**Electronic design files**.
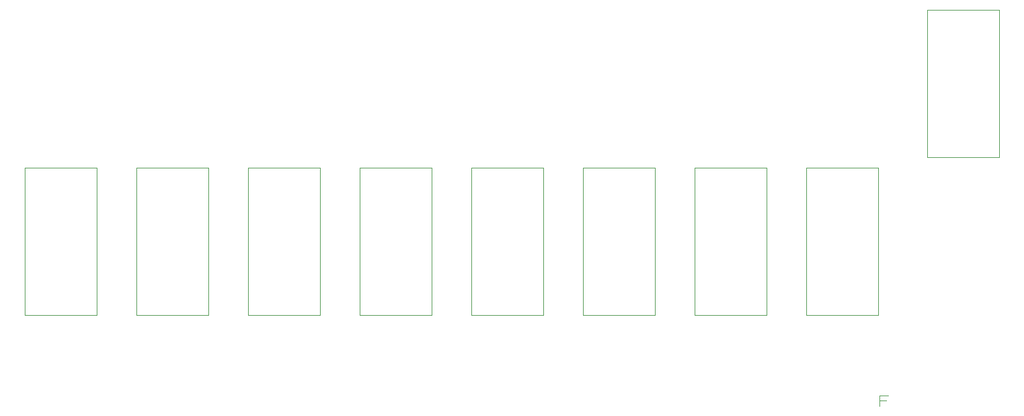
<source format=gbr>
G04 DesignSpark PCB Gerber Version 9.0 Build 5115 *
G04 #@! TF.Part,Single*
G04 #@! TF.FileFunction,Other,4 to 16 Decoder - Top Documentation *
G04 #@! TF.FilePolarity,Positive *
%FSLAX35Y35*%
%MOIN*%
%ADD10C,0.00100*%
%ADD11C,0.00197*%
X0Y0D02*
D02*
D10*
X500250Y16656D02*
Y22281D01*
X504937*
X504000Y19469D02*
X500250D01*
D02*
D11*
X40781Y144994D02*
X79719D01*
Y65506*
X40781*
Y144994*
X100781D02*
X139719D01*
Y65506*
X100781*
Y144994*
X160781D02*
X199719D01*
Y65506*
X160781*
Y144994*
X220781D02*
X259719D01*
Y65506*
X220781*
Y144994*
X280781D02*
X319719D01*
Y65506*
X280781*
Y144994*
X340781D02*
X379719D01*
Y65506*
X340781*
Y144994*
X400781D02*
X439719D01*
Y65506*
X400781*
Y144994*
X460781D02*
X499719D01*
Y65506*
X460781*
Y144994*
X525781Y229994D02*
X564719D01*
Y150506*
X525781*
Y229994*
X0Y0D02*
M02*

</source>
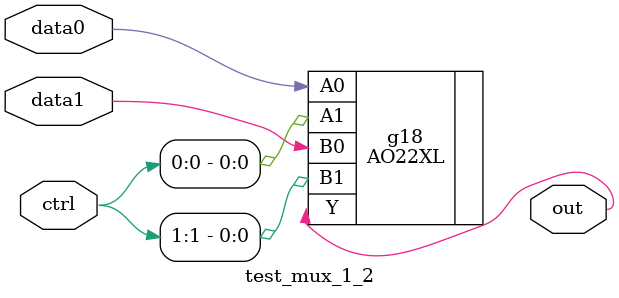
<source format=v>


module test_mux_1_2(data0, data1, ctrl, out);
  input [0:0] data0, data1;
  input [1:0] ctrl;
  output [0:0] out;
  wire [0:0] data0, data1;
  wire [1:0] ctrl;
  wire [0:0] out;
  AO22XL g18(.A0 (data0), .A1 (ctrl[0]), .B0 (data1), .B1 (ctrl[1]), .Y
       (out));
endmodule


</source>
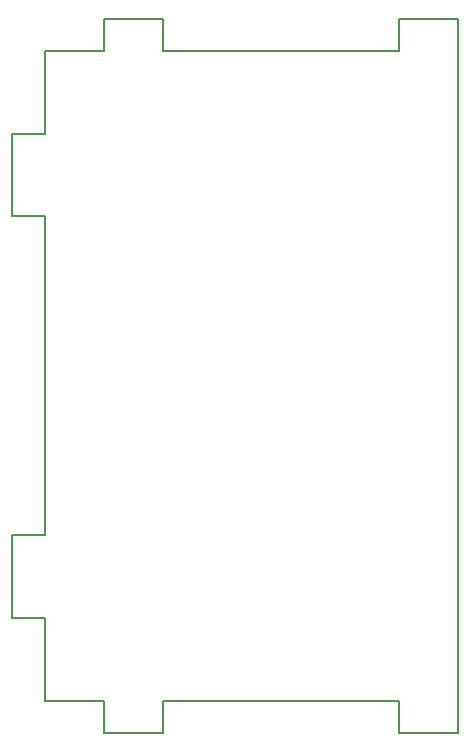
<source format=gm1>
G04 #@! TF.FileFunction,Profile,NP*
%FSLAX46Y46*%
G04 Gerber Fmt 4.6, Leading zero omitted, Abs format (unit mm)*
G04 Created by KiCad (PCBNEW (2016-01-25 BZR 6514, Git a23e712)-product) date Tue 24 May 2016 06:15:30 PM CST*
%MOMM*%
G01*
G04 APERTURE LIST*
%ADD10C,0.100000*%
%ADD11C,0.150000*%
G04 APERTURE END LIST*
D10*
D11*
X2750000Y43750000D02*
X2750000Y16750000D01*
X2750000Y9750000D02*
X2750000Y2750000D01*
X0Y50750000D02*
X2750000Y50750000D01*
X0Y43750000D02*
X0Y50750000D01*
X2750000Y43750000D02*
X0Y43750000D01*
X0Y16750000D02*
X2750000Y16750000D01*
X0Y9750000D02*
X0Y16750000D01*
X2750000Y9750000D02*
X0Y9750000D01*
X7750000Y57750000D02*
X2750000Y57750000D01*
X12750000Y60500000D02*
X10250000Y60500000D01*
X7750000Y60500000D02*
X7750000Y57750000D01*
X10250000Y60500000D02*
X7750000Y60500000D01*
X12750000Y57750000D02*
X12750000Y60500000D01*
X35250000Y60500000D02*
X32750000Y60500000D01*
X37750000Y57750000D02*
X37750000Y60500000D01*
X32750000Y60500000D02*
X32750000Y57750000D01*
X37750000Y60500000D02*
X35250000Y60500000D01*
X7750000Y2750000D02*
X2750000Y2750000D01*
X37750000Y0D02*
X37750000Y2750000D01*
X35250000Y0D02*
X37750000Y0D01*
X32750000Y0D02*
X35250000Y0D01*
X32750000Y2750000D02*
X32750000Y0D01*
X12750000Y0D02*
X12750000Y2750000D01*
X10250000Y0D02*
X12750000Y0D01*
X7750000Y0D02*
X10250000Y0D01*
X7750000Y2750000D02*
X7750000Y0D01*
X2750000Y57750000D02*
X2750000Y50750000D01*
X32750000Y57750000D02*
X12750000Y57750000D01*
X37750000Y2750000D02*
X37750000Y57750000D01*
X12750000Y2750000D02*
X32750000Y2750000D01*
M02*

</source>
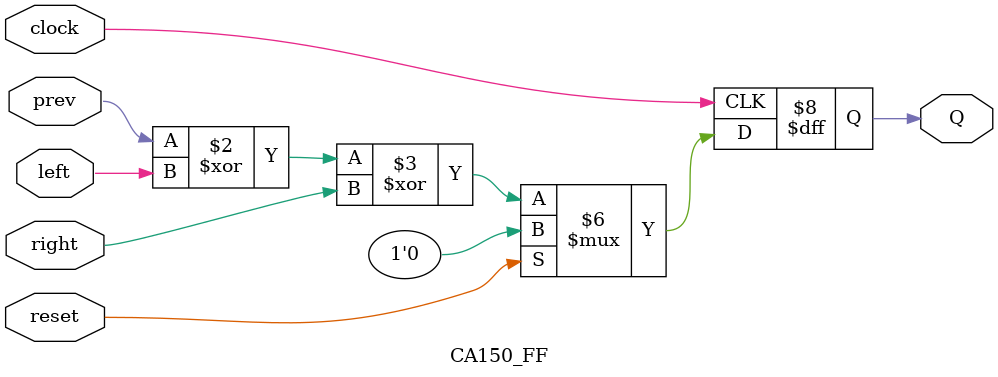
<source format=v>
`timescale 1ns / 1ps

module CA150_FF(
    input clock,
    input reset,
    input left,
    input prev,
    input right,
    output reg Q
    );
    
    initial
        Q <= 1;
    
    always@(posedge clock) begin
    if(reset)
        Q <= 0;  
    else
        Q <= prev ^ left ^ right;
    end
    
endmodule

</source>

**Work to complete**. Filter the data for the string "format" and copy every line that has it.

**Completed task**.
<source format=gbr>
<source format=v>
<source format=gm1>
G04 Gerber Fmt 4.6, Leading zero omitted, Abs format (unit mm)*
<source format=v>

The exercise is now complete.